CES is where innovation goes to die

CES is where innovation goes to die
CES is broken

Did you see the Michael Bay thing? Michael Bay. Walked off stage he did. The Transformers guy. Stage fright or something. Just lost it. Walked right off.

Of course you saw it. It was one of the few pieces of news from CES 2014 that managed to break out of the Las Vegas Convention Center into popular consciousness.

While footage of a man normally associated with giant robots and fiery explosions struck dumb by a combination of technical failure and social awkwardness managed to go viral, the product Bay was there to help flog (some manner of Samsung TV) earned only a passing mention in those reports where it figured at all.

Last year's headline-grabber was Qualcomm's jaw-droppingly bad 'Born Mobile' presentation, a seemingly endless parade of embarrassing visuals and wonky stagecraft that climaxed with some of Maroon 5 playing live while Qualcomm streamed a Dido song to a baffled global audience because of a problem with broadcast rights.

I can't quite recall what they were promoting - probably something that was born mobile, like a baby car.

CES is broken

This is symptomatic of the problem that lies at the heart of CES - it is no longer about the cutting edge of technology, it is just a trade show where big companies spend their marketing budget and smaller, more innovative outfits struggle to make themselves heard in order to be seen as relevant.

CES as it stands is broken and it is going to take more than a working autocue and a backing tape for Moves Like Jagger to fix it.

As we griped last year, CES without the major players is increasingly irrelevant to an otherwise vibrant tech world. That's not to say that there are no big companies representing at CES - quite the contrary - just that the ones who do make it are just churning out increments to tired products like Smart TVs or entertainment systems and leaving the small startups with no room to make an impact.


There's little space for small firms at CES

CES 2014 is no different - Apple and Microsoft are conspicuous by their absence, having opted to showcase their products in lavish standalone events with working autocues. Google has a stand but it too reserves its big announcements for home-turf shows.

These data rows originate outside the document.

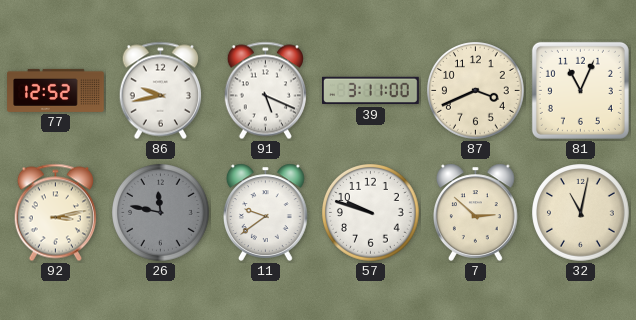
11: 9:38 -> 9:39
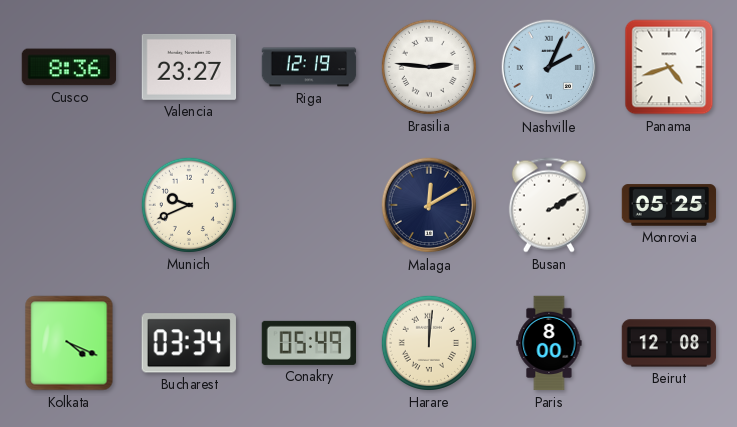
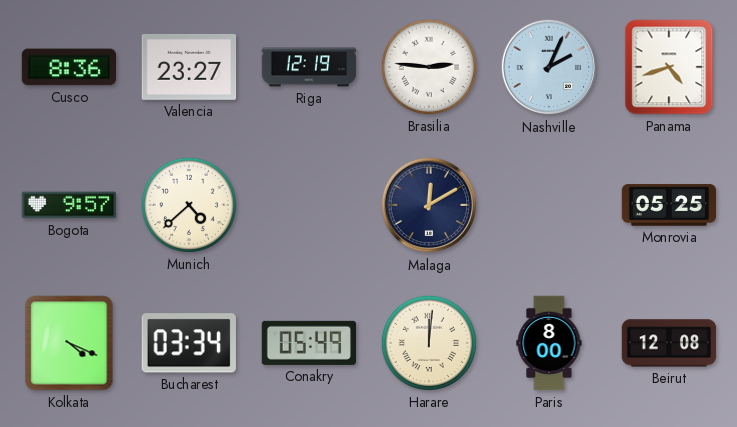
Bogota: none -> 9:57
Munich: 9:41 -> 4:38
Busan: 2:10 -> none
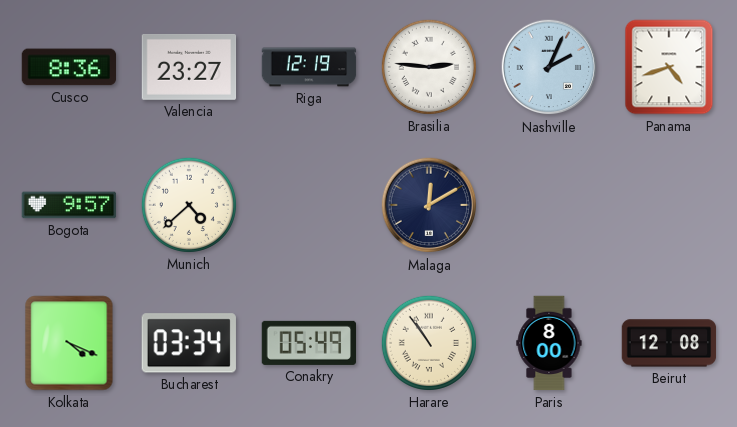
Monrovia: 05:25 -> none
Harare: 12:01 -> 10:54
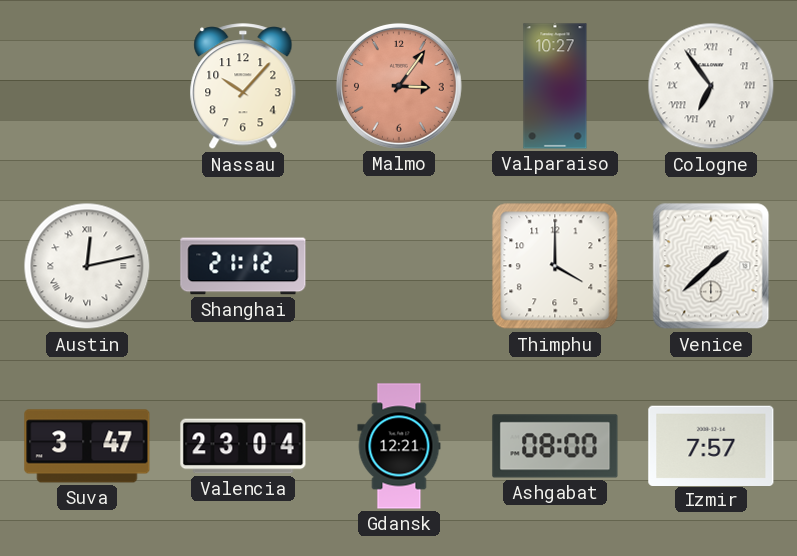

Despite these high profile refuseniks, CES just keeps getting bigger with the stands, meetings, demos and speechifying in the the main conference center metastasizing into surrounding hotels.

Good products, lost

Some genuinely interesting ideas are floating around in that gigantic conference space but I can't help but think that they would be better served elsewhere.

How many potentially good products have been ruined by rushing out prototypes to show off in the annual Vegas shindig when they could have been nurtured until they were ready to be launched?

There are now better options available to startups. Sites like Kickstarter may be problematic (lets save the crowdfunding rant for another week) but they not only provide the opportunity to gain investment but also a way to get small, exciting new projects out to a wide audience without having to pay top dollar (up to $150,000 by some estimates) for a tiny booth that most CES attendees are going to ignore as they wander from keynote to coffee queue.

Releasing something yourself, via the web or at a smaller and more focused event is likely to be as effective in getting the word out about your product - more so when you consider that the tech press needs stories all year round and it is only in January that CES sits in the middle of everything, blocking out the sun.

The tech world still needs trade shows and events that can bring innovators together with investors, but it should be possible to allow corporations their annual marketing splurge while letting smaller and more interesting events be spread out over the year and making better spaces for startups to fire the popular imagination.